::: Documento fuente :::

"Sucediendo"

Vamos por el Magdalena

“Vamos por el Magdalena”... es una canción que hace alusión a la vida representada por un río. El río, como la vida, cambia mientras avanza su cauce; tiene “sequías y subiendas”. El río, propicia el viaje e invita a soñar.

Conversaciones

El proceso de grabación en los estudios Polen

La historia de grabación de este disco duró casi un año en los estudios Polen Records de Bogotá, donde empezamos a experimentar con las guitarras de Mauricio Pantoja, la ingeniería de Diego Amorocho y la producción de Felipe Álvarez, con quienes he trabajado en mis discos anteriores.
 
Una vez definimos las canciones y la estructura musical de las guitarras y las voces, empezamos la grabación con cada uno de los músicos. El trabajo de años con el contrabajista Diego Valdés en los discos pasados hizo que su aporte fuera muy natural y claro, Diego le dio profundidad, cuerpo, calidez a las canciones, con un sonido de contrabajo sincopado y melódico en algunos casos. Con esta estructura de voz, guitarras y contrabajo invitamos a Juan Sebastián Caicedo a grabar baterías. Juan Sebastián le dio movimiento, fuerza y alegría a las canciones y su sonido fue renovador para mi música. Es así como, después de la preproducción, la grabación de guitarras, bajos y baterías, sentí que habíamos llegado al corazón del disco, y estábamos listos para continuar con una emocionante etapa de colaboraciones.
 
Cuatro de las canciones de este disco las grabé pensando en momentos y músicos significativos en mi vida. “Así lo canto yo” es una canción que compuse para Totó la Momposina, quien inspiró mi gusto musical por la voz de las cantadoras y la música tradicional de tambores. Totó ha trazado un camino a su paso y su voz canta todas sus batallas, recorridos, alegrías y realidades. Yo quise hablar de eso en mi composición. La canción la grabamos con Totó y Marco Vinicio, su hijo, en una sesión que recordaré toda la vida.

::: Registros proporcionados :::

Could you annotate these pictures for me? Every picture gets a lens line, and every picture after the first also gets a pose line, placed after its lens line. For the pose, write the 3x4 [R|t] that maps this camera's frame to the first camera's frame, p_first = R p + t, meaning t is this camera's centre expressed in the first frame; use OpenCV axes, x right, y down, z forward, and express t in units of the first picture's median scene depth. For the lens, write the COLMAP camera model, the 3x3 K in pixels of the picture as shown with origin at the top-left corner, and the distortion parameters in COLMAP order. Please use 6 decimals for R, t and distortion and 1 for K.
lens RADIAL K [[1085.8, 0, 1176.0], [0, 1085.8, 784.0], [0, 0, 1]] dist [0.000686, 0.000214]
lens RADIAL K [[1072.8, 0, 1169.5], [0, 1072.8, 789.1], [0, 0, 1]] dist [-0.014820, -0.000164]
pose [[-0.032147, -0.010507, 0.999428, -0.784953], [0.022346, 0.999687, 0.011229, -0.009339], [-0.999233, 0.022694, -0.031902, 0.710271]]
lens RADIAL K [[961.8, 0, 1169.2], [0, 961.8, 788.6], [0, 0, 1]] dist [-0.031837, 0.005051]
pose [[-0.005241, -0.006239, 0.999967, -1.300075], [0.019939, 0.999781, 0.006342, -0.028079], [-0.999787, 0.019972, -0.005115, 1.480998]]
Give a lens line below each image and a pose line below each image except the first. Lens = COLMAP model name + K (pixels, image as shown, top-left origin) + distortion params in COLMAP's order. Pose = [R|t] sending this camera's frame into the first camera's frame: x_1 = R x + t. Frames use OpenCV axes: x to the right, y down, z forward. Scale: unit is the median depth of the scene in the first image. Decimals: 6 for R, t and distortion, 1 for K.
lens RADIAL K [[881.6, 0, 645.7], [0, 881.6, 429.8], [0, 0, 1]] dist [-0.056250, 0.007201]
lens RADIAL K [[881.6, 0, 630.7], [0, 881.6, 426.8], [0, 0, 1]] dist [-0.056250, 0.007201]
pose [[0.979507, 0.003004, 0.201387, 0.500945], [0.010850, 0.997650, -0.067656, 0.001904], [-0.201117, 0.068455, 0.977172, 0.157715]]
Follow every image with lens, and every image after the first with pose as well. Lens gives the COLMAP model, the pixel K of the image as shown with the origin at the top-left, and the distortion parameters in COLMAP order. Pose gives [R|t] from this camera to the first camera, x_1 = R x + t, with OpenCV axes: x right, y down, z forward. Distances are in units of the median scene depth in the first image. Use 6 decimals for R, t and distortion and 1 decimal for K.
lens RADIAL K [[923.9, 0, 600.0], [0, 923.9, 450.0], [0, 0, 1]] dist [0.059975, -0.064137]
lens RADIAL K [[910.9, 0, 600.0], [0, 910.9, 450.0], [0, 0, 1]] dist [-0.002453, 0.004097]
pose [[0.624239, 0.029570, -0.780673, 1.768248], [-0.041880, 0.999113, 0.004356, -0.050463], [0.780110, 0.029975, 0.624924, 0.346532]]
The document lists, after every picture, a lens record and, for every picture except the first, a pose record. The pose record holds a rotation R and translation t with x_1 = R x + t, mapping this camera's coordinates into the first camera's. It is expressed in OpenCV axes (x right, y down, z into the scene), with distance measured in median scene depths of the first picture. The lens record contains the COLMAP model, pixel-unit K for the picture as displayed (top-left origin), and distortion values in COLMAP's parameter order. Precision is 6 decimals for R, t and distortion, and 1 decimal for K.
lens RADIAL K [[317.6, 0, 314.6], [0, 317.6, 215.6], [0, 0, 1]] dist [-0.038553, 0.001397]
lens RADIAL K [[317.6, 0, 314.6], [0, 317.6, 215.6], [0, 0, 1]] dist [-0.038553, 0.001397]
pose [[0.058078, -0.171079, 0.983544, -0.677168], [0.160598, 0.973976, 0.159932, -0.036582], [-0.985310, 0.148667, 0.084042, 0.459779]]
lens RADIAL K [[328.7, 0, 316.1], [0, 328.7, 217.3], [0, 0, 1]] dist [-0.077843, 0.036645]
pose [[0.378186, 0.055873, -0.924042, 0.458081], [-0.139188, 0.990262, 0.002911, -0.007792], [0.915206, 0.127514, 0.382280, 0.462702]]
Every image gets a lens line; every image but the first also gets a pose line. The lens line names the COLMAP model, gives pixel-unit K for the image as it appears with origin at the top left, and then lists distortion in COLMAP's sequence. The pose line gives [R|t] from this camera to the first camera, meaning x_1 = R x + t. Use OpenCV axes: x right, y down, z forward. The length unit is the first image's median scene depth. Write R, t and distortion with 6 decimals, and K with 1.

:::

Preguntas por responder:
1. Reproduzca de forma literal el fragmento del texto sobre la grabación del disco que va desde "La historia de" hasta "mis discos anteriores.", ambos incluidos.
2. Según el texto sobre la grabación del disco, ¿qué músico grabó las baterías?

Soluciones propuestas:
1.
La historia de grabación de este disco duró casi un año en los estudios Polen Records de Bogotá, donde empezamos a experimentar con las guitarras de Mauricio Pantoja, la ingeniería de Diego Amorocho y la producción de Felipe Álvarez, con quienes he trabajado en mis discos anteriores.

2. Juan Sebastián Caicedo.